Given request a:
Copy the records below verbatim, from the line with "common name: Great crested grebe" up to and including the last line of the records.

Text to read:
============================================================

Oddly enough, good old-fashioned iceberg lettuce can be found, but it is very much a junior player.  Romaine lettuce, bibb lettuce, arugula, mizuna, red leaf lettuce, radicchio and frisée are all out there ready to jump into your market basket.

Add to those items like kale, beet greens, watercress, and endive and you can see that any enterprising salad maker has tons of ingredients and inspiration to work with.  And of course you can swing by Gardner's Delight Farm and pick up a bag of their mesclun, and let them do the mix and match for you.

 

Once you have your greens you then need to decide on your salad dressing.

 

A simple vinaigrette composed of olive oil, high quality vinegar and seasoning is easy as pie.  Of course there are complications you can come up with to get very creative.

 

Here are some vinaigrette ideas plus a few summer salads that Jerry has come up with.

 

Vinaigrettes are emulsified sauces that should have a smooth, creamy texture. They are not always easy to make and require patience when mixing to ensure the optimal results. You can vary the taste by using different oils and vinegars and buy adding a multitude of things to the initial base. Below are two of our favorites.

Balsamic Vinaigrette

Ingredients

¼ cup balsamic vinegar

1 cup extra virgin olive oil

1 tablespoon Dijon mustard

Salt & pepper and to taste

Add the balsamic vinegar and the Dijon mustard to the bowl of a food processor fitted with chopping blade. Season with salt & pepper and pulse a few times to combine. Turn on the processor and slowly add the oil in a steady stream through the lid.  When all the oil has been added turn off the machine.  Transfer the vinaigrette to a bowl and chill in the refrigerator.

============================================================

Dataset entries:
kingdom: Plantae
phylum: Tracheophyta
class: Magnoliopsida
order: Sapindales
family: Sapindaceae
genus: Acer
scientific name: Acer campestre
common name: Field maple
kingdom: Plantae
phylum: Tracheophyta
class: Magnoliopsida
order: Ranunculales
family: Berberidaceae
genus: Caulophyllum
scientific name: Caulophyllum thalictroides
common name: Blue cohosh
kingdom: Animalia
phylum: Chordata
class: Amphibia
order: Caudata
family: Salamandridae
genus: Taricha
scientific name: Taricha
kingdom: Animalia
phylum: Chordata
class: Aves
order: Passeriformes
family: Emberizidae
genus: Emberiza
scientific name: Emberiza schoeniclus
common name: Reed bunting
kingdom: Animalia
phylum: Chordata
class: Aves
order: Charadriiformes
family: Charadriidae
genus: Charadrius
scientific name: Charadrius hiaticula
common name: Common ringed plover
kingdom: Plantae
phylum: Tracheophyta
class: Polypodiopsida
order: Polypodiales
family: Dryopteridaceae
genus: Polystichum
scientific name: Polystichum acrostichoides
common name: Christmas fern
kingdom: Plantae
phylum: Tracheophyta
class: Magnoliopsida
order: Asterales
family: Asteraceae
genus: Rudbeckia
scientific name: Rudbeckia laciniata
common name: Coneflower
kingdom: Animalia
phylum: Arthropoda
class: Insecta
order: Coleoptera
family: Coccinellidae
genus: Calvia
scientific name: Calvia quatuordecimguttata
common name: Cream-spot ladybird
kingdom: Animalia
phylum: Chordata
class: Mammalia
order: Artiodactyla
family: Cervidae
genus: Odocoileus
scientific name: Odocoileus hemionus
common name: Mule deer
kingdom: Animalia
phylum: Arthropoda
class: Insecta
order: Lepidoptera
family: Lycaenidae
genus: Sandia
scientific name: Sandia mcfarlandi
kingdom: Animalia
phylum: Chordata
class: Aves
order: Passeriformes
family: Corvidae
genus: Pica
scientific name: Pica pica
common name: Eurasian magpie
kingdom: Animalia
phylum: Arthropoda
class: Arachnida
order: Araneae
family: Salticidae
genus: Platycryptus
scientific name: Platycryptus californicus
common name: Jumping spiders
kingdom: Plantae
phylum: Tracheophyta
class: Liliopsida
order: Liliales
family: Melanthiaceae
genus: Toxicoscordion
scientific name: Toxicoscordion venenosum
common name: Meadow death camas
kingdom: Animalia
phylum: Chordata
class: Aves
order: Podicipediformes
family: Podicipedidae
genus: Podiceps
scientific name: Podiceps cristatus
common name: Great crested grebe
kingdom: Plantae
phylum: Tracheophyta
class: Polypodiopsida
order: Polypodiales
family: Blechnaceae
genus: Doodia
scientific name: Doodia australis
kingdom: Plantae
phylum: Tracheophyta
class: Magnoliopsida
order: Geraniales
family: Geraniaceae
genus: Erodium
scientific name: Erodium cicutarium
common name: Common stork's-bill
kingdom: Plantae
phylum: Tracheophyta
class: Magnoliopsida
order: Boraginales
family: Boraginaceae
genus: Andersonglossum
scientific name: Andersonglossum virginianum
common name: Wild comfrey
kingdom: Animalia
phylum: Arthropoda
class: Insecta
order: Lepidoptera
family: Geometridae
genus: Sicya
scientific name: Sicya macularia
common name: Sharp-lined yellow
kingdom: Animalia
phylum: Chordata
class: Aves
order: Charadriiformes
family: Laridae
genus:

============================================================

Given request b:
Answer these from the text on salads and vinaigrettes:
(i) At which farm can you pick up a bag of mesclun?
(ii) What three things make up a simple vinaigrette?
(iii) How much balsamic vinegar goes into the Balsamic Vinaigrette?

Correct result a:
common name: Great crested grebe
kingdom: Plantae
phylum: Tracheophyta
class: Polypodiopsida
order: Polypodiales
family: Blechnaceae
genus: Doodia
scientific name: Doodia australis
kingdom: Plantae
phylum: Tracheophyta
class: Magnoliopsida
order: Geraniales
family: Geraniaceae
genus: Erodium
scientific name: Erodium cicutarium
common name: Common stork's-bill
kingdom: Plantae
phylum: Tracheophyta
class: Magnoliopsida
order: Boraginales
family: Boraginaceae
genus: Andersonglossum
scientific name: Andersonglossum virginianum
common name: Wild comfrey
kingdom: Animalia
phylum: Arthropoda
class: Insecta
order: Lepidoptera
family: Geometridae
genus: Sicya
scientific name: Sicya macularia
common name: Sharp-lined yellow
kingdom: Animalia
phylum: Chordata
class: Aves
order: Charadriiformes
family: Laridae
genus:

Correct result b:
(i) Gardner's Delight Farm
(ii) Olive oil, high quality vinegar and seasoning
(iii) ¼ cup